Les plans et procédures d’urgence sont basés sur les plans existants dans le secteur (tels que les plans d’Elia, le plan d’urgence gaz de la DG Énergie du SPF Économie) et comprennent à la fois les mesures à prendre pour éviter ou atténuer les conséquences d’une interruption de l’approvisionnement en électricité ou en gaz (telles que la réduction volontaire ou obligatoire de la consommation de gaz ou d’électricité, l’activation du plan de délestage, etc.), ainsi que l’organisation au niveau national (une activation du plan de délestage du gaz ou de l’électricité implique l’activation d’une phase fédérale) et les mesures de gestion des conséquences d’une rupture d’approvisionnement en énergie.

7) Le 27 septembre 2022, le NCCN a envoyé une alerte à tous les exploitants d’infrastructures critiques; dans cette alerte, il leur était demandé de veiller à poursuivre et à assurer la fourniture de leurs services essentiels, de faire preuve d’une vigilance accrue, de respecter strictement les mesures physiques permanentes et graduelles déjà en place en interne telles que stipulées dans le Plan de sécurité respectif de l’exploitant (PSE) et enfin de signaler aux autorités compétentes tout incident comme l’exige l’article 14 de la loi du 1er juillet 2011 relative à la sécurité et à la protection des infrastructures critiques.

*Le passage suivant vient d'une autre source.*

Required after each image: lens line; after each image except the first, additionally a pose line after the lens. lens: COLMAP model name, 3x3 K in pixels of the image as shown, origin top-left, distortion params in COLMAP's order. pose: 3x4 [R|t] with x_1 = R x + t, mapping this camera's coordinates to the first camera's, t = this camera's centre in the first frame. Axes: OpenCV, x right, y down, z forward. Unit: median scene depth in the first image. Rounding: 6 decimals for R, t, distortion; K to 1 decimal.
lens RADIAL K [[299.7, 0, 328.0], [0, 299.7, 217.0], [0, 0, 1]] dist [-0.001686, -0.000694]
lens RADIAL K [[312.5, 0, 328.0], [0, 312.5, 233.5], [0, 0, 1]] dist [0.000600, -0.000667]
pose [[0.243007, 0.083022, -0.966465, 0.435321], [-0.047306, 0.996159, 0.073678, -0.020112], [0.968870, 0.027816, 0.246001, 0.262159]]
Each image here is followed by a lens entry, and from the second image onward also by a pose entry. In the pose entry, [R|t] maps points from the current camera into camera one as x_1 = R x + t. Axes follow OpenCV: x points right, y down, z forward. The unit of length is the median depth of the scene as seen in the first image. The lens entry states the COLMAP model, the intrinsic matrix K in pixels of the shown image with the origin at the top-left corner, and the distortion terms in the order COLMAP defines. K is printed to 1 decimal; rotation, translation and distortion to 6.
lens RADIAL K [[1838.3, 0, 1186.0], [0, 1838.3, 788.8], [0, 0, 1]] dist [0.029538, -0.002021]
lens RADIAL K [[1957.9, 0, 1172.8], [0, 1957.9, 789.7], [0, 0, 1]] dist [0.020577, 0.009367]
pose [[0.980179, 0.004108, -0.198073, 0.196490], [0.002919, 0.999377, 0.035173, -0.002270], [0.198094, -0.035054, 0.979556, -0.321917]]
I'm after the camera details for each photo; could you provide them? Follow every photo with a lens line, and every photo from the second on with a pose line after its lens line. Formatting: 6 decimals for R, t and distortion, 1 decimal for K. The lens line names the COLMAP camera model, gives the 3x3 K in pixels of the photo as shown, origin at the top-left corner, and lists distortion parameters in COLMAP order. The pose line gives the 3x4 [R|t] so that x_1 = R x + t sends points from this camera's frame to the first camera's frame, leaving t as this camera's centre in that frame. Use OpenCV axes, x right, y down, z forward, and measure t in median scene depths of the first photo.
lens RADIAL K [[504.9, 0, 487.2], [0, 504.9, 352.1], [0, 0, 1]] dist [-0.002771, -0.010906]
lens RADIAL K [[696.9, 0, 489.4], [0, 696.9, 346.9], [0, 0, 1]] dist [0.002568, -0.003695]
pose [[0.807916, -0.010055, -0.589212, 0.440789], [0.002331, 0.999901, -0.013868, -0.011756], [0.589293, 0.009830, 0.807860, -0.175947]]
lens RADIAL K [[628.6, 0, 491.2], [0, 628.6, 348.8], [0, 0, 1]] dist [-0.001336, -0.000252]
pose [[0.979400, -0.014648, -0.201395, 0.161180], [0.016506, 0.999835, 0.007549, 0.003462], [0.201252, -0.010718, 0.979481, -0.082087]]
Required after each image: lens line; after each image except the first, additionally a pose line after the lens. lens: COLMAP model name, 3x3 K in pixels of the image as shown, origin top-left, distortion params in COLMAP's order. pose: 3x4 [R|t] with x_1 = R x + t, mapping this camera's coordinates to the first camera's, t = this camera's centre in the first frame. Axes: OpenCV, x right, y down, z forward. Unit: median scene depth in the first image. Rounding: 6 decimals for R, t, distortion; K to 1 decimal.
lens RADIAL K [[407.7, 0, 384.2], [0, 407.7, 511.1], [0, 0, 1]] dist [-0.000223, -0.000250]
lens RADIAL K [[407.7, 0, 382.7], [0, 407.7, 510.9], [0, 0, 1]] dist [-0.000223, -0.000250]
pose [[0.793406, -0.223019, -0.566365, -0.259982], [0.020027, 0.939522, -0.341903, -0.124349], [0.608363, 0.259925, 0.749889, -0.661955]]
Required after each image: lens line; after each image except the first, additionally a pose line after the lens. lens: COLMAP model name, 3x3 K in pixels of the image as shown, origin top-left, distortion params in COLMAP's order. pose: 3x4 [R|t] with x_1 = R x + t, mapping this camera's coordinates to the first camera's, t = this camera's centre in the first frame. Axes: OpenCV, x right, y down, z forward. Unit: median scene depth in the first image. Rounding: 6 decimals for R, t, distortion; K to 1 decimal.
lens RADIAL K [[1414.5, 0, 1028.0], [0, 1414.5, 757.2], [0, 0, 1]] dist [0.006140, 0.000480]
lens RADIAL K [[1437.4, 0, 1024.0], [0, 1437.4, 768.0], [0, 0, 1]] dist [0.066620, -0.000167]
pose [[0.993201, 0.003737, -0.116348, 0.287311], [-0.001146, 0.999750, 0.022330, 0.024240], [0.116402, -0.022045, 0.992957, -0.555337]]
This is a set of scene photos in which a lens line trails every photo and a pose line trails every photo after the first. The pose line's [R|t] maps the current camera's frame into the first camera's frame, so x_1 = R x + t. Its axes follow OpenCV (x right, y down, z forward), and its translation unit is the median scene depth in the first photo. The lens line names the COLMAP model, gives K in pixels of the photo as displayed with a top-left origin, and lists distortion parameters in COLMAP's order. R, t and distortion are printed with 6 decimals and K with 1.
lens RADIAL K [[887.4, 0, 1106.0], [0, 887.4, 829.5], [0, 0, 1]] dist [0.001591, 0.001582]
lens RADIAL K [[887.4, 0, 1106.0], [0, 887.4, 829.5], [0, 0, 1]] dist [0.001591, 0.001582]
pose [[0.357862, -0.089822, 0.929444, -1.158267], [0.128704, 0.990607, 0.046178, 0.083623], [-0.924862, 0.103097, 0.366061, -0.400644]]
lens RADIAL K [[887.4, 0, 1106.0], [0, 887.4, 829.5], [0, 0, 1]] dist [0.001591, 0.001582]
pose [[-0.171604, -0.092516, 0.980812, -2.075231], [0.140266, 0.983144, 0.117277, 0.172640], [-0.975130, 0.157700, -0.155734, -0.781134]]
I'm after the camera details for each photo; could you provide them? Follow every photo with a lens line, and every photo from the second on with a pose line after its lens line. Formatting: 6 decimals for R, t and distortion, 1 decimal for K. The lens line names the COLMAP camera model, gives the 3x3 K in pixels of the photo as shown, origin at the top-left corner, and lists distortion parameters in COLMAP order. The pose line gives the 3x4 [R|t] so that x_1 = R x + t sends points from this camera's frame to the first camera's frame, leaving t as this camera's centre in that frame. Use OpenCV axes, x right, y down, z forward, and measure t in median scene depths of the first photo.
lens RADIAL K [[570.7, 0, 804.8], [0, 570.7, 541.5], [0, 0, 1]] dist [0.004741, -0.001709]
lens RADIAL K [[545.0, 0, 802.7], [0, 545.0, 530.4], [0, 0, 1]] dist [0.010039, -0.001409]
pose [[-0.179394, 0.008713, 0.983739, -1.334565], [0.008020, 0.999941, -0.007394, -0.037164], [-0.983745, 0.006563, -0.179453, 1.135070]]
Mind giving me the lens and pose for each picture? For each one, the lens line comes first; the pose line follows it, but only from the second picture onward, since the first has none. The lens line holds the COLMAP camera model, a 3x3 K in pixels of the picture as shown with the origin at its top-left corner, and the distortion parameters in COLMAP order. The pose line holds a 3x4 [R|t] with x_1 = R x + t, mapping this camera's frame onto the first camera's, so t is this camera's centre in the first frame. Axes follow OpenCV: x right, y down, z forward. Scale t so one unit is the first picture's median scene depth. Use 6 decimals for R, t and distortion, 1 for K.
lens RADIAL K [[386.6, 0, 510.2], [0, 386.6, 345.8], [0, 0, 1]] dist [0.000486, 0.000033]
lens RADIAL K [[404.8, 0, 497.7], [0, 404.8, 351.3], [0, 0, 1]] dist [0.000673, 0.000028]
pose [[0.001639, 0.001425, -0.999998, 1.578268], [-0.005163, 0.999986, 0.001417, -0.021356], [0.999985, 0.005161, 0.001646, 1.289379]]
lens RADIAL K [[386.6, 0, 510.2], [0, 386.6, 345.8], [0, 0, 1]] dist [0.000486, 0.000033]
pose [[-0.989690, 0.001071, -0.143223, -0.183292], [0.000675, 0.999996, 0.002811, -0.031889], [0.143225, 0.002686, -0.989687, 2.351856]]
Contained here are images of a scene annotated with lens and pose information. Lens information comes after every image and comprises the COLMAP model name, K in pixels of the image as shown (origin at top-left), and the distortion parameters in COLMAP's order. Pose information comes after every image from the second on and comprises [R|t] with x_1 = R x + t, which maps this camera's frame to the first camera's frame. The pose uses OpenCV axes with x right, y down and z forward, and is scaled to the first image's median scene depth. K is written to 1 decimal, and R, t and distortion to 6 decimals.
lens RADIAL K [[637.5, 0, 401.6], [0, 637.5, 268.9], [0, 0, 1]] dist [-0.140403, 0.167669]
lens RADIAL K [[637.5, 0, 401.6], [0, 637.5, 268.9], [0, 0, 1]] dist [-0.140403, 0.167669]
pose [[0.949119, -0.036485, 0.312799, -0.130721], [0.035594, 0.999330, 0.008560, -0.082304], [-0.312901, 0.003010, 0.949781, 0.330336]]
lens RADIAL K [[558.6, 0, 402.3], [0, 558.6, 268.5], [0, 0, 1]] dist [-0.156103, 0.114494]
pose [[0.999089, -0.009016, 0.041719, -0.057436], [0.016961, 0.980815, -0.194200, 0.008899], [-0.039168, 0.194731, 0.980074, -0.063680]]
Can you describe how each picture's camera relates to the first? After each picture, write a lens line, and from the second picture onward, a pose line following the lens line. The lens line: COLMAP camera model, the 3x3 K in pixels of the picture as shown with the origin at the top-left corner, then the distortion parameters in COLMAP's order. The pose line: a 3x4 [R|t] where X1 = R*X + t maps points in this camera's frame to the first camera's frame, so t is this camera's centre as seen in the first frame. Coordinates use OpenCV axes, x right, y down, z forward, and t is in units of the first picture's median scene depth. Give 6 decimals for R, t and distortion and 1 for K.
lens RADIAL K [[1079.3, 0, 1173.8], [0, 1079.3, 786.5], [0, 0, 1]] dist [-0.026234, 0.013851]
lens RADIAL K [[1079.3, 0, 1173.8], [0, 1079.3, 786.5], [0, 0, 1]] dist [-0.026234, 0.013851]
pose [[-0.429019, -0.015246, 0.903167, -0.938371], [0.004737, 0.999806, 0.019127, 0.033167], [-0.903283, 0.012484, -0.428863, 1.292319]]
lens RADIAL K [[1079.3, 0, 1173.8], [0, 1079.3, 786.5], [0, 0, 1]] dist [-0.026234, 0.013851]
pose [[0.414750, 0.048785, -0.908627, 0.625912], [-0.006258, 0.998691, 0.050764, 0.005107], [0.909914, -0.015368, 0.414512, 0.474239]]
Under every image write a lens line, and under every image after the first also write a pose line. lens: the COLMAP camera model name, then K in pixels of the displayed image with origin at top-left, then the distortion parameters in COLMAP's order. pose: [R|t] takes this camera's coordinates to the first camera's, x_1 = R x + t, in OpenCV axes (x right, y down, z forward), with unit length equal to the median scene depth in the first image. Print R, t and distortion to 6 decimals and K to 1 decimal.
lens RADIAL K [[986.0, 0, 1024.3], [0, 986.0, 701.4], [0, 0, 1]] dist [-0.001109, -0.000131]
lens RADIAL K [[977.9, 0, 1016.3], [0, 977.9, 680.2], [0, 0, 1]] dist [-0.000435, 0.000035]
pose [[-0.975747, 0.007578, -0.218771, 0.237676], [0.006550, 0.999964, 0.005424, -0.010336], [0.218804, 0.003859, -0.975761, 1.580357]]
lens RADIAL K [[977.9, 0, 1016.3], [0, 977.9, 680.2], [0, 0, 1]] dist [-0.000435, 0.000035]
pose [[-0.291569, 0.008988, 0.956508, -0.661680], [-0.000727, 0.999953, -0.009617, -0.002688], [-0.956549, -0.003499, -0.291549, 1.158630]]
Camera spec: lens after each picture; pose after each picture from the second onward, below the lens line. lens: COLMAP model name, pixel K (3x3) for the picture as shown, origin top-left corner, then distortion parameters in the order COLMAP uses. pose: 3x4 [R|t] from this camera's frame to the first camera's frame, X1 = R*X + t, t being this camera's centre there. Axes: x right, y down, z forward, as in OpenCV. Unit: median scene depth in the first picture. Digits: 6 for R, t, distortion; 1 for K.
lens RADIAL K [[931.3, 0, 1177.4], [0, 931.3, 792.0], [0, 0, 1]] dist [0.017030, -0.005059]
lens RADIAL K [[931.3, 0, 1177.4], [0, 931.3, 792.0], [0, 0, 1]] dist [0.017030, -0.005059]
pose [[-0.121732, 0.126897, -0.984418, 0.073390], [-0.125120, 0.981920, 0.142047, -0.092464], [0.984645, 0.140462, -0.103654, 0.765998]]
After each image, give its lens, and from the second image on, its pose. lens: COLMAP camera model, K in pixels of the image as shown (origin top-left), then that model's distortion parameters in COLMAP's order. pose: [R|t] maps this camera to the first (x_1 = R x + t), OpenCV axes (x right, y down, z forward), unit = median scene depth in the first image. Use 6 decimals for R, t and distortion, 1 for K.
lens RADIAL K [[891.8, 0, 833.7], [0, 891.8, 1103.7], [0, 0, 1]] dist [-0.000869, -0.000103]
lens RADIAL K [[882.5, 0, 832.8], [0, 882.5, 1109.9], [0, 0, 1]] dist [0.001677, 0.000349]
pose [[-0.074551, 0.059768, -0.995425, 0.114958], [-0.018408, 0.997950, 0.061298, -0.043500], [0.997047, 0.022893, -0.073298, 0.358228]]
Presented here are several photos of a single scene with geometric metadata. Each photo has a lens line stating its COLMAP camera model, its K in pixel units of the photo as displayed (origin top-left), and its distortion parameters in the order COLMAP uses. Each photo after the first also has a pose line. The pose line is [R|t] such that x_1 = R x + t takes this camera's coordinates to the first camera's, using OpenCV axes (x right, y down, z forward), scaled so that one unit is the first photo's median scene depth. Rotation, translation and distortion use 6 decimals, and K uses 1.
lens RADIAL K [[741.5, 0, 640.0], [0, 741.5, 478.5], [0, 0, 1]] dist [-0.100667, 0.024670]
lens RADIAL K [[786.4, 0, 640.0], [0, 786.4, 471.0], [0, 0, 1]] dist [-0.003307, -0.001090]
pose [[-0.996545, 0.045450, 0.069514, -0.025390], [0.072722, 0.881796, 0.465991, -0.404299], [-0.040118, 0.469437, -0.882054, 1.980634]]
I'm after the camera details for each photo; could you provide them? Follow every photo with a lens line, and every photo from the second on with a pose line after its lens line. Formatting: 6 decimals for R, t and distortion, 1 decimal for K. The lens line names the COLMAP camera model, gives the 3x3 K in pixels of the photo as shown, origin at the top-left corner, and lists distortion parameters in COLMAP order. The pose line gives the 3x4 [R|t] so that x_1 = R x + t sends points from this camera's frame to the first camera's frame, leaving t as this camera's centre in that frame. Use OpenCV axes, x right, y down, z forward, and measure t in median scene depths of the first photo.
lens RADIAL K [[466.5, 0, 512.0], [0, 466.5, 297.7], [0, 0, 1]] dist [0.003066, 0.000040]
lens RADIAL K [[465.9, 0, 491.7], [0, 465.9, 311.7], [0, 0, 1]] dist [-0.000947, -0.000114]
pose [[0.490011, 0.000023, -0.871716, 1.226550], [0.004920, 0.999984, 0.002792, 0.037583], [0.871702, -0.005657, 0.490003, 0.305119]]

Comme répondu à la question 5), la loi NIS prévoit des mesures de cybersécurité qui garantissent une protection approfondie du réseau et des systèmes d’information des fournisseurs de services essentiels. Pour des informations spécifiques concernant la cyber vigilance accrue et les mesures de cybersécurité prises, je vous renvoie au CCB.